Il y a du mousquetaire dans les manifestants mais aussi chez Macron, un président qui, comme il l’a avoué à Javier Cercas en janvier dans une conversation pour EL PAÍS, considère qu’au fond, la littérature “seule ce qui compte”. Lui, comme d’Artagnan ou les Balzaciens Rastignac ou Rubempré, c’est aussi un garçon qui débarque à Paris avide de monde et de pouvoir. C’était quelqu’un qui, comme l’écrit Dumas de Monsieur de Tréville, le chef des mousquetaires et lui-même d’origine provinciale, pouvait dire : « Son insolente bravoure, sa joie encore plus insolente même à un moment où les coups tombaient comme la grêle, en haut de ce difficile escalier qu’on appelle la faveur de la cour, et dont il avait gravi les marches quatre à quatre.

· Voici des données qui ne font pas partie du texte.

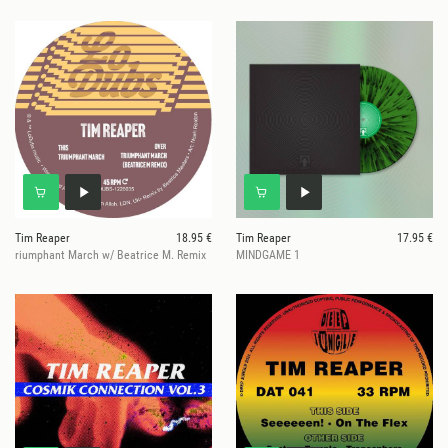
Tim Reaper
18.95 €
Tim Reaper
17.95 €
riumphant March w/ Beatrice M. Remix
MINDGAME 1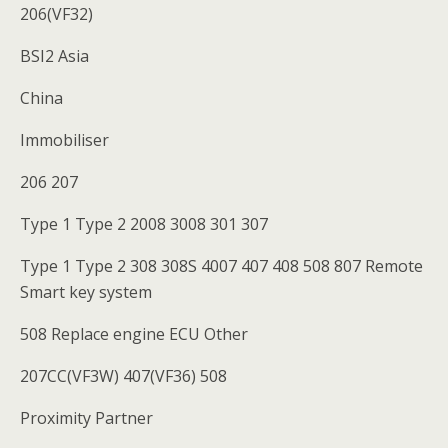
206(VF32)
BSI2 Asia
China
Immobiliser
206 207
Type 1 Type 2 2008 3008 301 307
Type 1 Type 2 308 308S 4007 407 408 508 807 Remote
Smart key system
508 Replace engine ECU Other
207CC(VF3W) 407(VF36) 508
Proximity Partner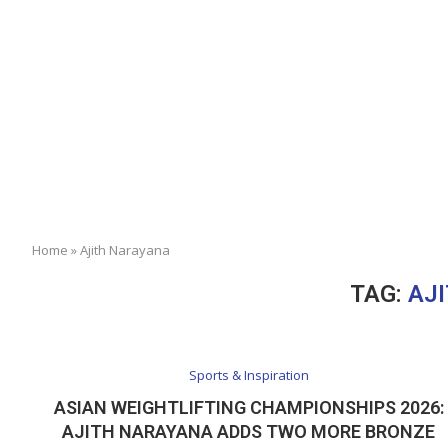
Home
»
Ajith Narayana
TAG:
AJ
Sports & Inspiration
ASIAN WEIGHTLIFTING CHAMPIONSHIPS 2026:
AJITH NARAYANA ADDS TWO MORE BRONZE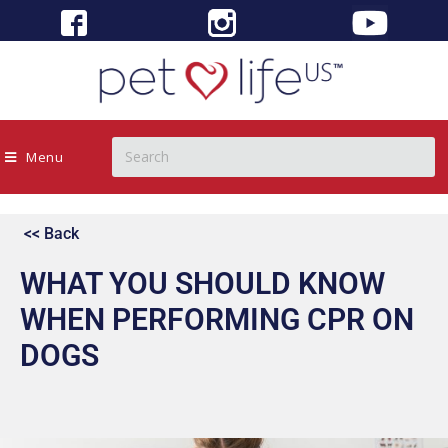
Menu
<< Back
WHAT YOU SHOULD KNOW
WHEN PERFORMING CPR ON
DOGS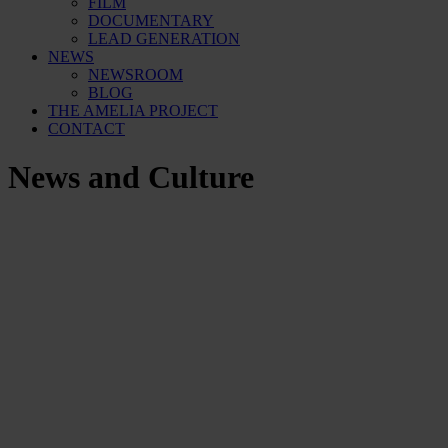
FILM
DOCUMENTARY
LEAD GENERATION
NEWS
NEWSROOM
BLOG
THE AMELIA PROJECT
CONTACT
News and Culture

Berne, proche du couple Macron, voit dans le président à la fois des traits de Richelieu et de D’Artagnan. Macron-Richelieu, selon Berne : « C’était un personnage brillant et éminent, calculateur. Macron a quelque chose de lui.” Macron-D’Artagnan : « C’est le côté tyran, presque provocateur. “Si tu ne m’aimes pas, je m’en fous.” Tout le monde n’est pas capable de ne pas avoir besoin d’être aimé. D’Artagnan ne cherchait pas non plus à être populaire.

Il y a un trait essentiel de D’Artagnan qui, selon le journaliste Le Fol, manque à Macron : il lui manque une bande, quelques mousquetaires qui l’ont accompagné dans ses combats. Du moins, ils ne sont pas connus. Le noyau de son équipe, c’est lui et sa femme, Brigitte.

Mitterrand a dit un jour au journaliste Jean Lacouture : « Vous devriez savoir que la politique est une histoire de gangs. Le Fol cite la phrase au début de son livre sur Mitterrand et ses amis d’enfance et de jeunesse Pierre de Bénouville, François Dalle et André Bettencourt. C’était une véritable bande de mousquetaires, quatre bourgeois de province qui ont flirté avec l’extrême droite dans les années trente, qui ont connu les ambiguïtés du futur président pendant les années d’occupation et de résistance, et qui, sans jamais rompre le pacte de loyauté qu’ils ont lié eux, ils l’ont aidé à conquérir Paris et le pouvoir en tant que premier chef d’État socialiste de la Ve République. “Dans chaque bande de mousquetaires il y a un patron, et le patron c’était Mitterrand : ils l’ont tous défendu contre les attaques à cause de son passé, parce qu’ils connaissaient ses secrets”, dit l’auteur. “Mon idée était d’expliquer comment un leader politique en France écrit son histoire et construit sa légende.”

L’histoire de Mitterrand est la preuve que le mythe des mousquetaires perdure et détermine la manière dont la politique et l’histoire sont vécues dans ce pays. Bien que les temps changent. Aujourd’hui peut-être un d’Artagnan ou un Mitterrand n’iraient-ils pas à Paris.

“Avant, si on voulait réussir, il fallait conquérir Paris”, résume Le Fol. « Aujourd’hui, les jeunes provinciaux en quête de réussite ne vont pas forcément à Paris. Ils iront dans la Silicon Valley. Ou à Madrid ».